Mid-afternoon on Tuesday. The old elm had been reduced to about ten feet in height, but still there was the daunting task of knocking over the massive trunk. The job was engineered using a long rope that was wrapped around three different points, including another tree in the yard and a Hagerty truck parked on the lane. A notch and a back-cut were made in what remained of the old elm. Highway department foreman Charlie Smith moved in with the loader truck. The truck strained and heaved for many long minutes, and finally the center section of the tree went over.
Mr. Smith climbed out and came over to have a look. "Stubborn thing, didn't want to go," he said.
Mr. Devaney nodded slowly. "It was just making its last stand," he said.

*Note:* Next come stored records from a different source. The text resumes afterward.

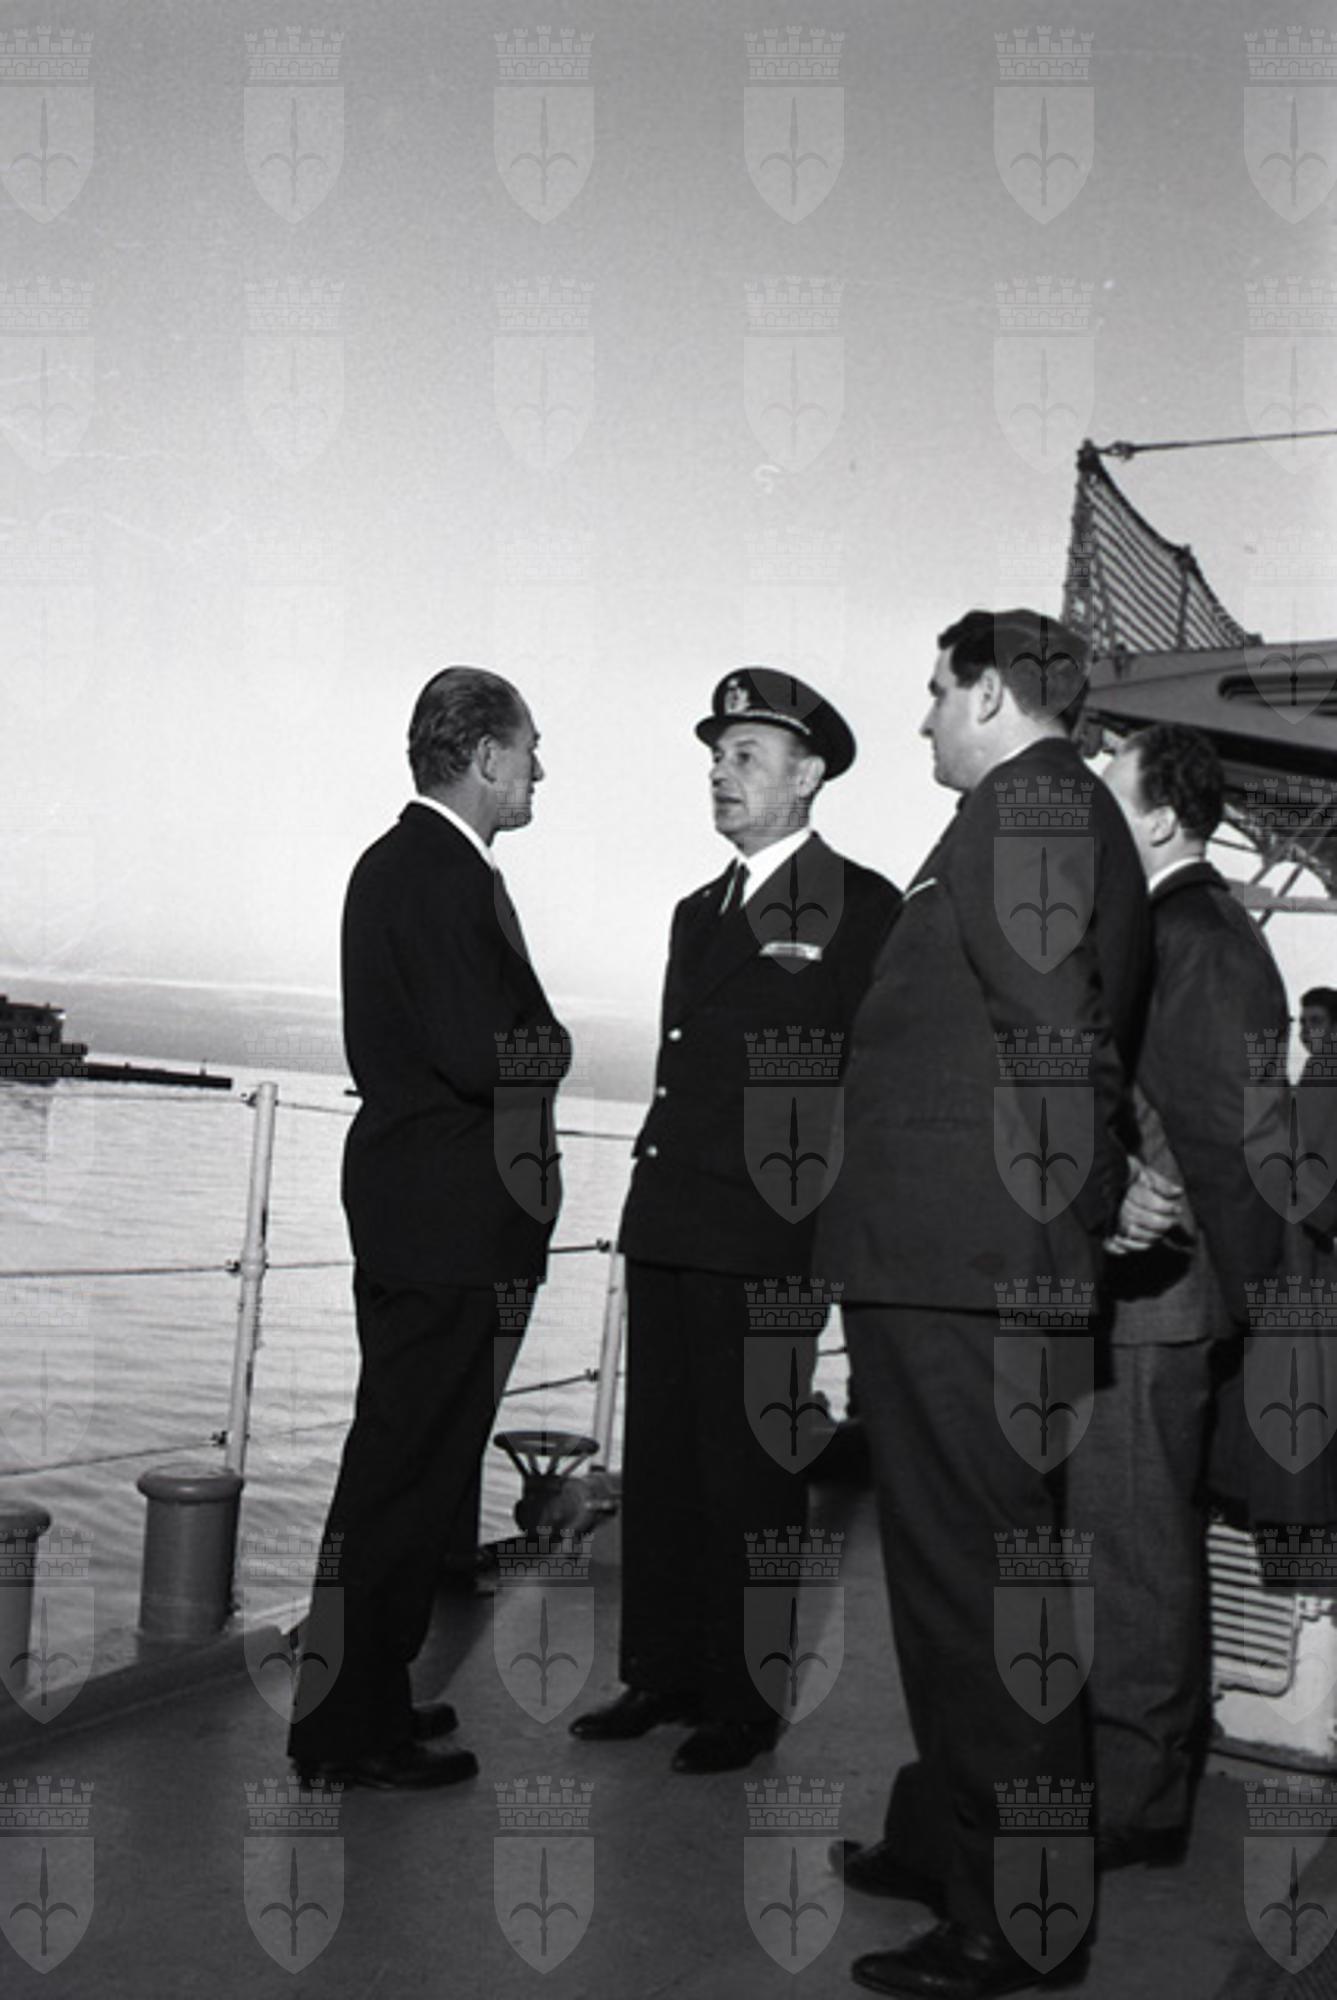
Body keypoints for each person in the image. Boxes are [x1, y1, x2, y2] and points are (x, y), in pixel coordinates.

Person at [815, 611, 1150, 1999]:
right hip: (955, 1263)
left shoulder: (1027, 809)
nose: (921, 720)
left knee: (977, 1593)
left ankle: (1018, 1919)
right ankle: (947, 1840)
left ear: (993, 695)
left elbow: (1054, 1029)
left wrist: (1094, 1191)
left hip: (969, 1268)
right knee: (953, 1581)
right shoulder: (1048, 812)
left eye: (935, 693)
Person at [570, 669, 901, 1774]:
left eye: (746, 755)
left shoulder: (862, 906)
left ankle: (743, 1697)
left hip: (768, 1234)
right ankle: (659, 1668)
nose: (721, 772)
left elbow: (873, 1079)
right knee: (663, 1458)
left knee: (753, 1470)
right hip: (670, 1215)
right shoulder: (695, 911)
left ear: (806, 777)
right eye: (716, 756)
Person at [288, 666, 569, 1789]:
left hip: (420, 1212)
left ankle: (365, 1695)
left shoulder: (398, 864)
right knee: (404, 1477)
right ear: (486, 756)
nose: (541, 769)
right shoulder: (442, 874)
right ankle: (347, 1726)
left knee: (407, 1467)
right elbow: (485, 1052)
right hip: (450, 1225)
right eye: (531, 749)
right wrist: (552, 1043)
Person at [1064, 725, 1287, 1872]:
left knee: (1139, 1548)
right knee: (1124, 1539)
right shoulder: (1191, 927)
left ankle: (1138, 1798)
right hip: (1147, 1284)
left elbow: (1229, 1140)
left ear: (1157, 817)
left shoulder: (1193, 936)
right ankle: (1127, 1767)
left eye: (1111, 791)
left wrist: (1241, 1300)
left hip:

Mr. Fuller had a question for Mr. Hagerty. "Biggest tree you ever cut?" he said. "Top ten," the tree man replied.
Dusk fell and one large section of trunk was left. "End of the day," Mr. Hagerty said. "The last cut."
The crew was down to the last fresh chain for the three-foot saw, and this time it was Mr. Morley's turn. Handling the huge saw with ease, he worked his way methodically around the bottom of the stump, completely absorbed in the work, a Tootsie Roll pop stuck in his cheek. Mr. Demers climbed into the loader truck and wheeled it into position.
Then the last of the old elm went over, leaving only the flat table of the stump just above ground level. Mr. Hagerty used a small saw to trim ragged edges, leaving the stump table smooth.
Darkness began to close in. Mr. Devaney pointed at the freshly cut trunk, tipped on its back. "The real story is what lies between those ears," he said. "It's the story of a dying elm."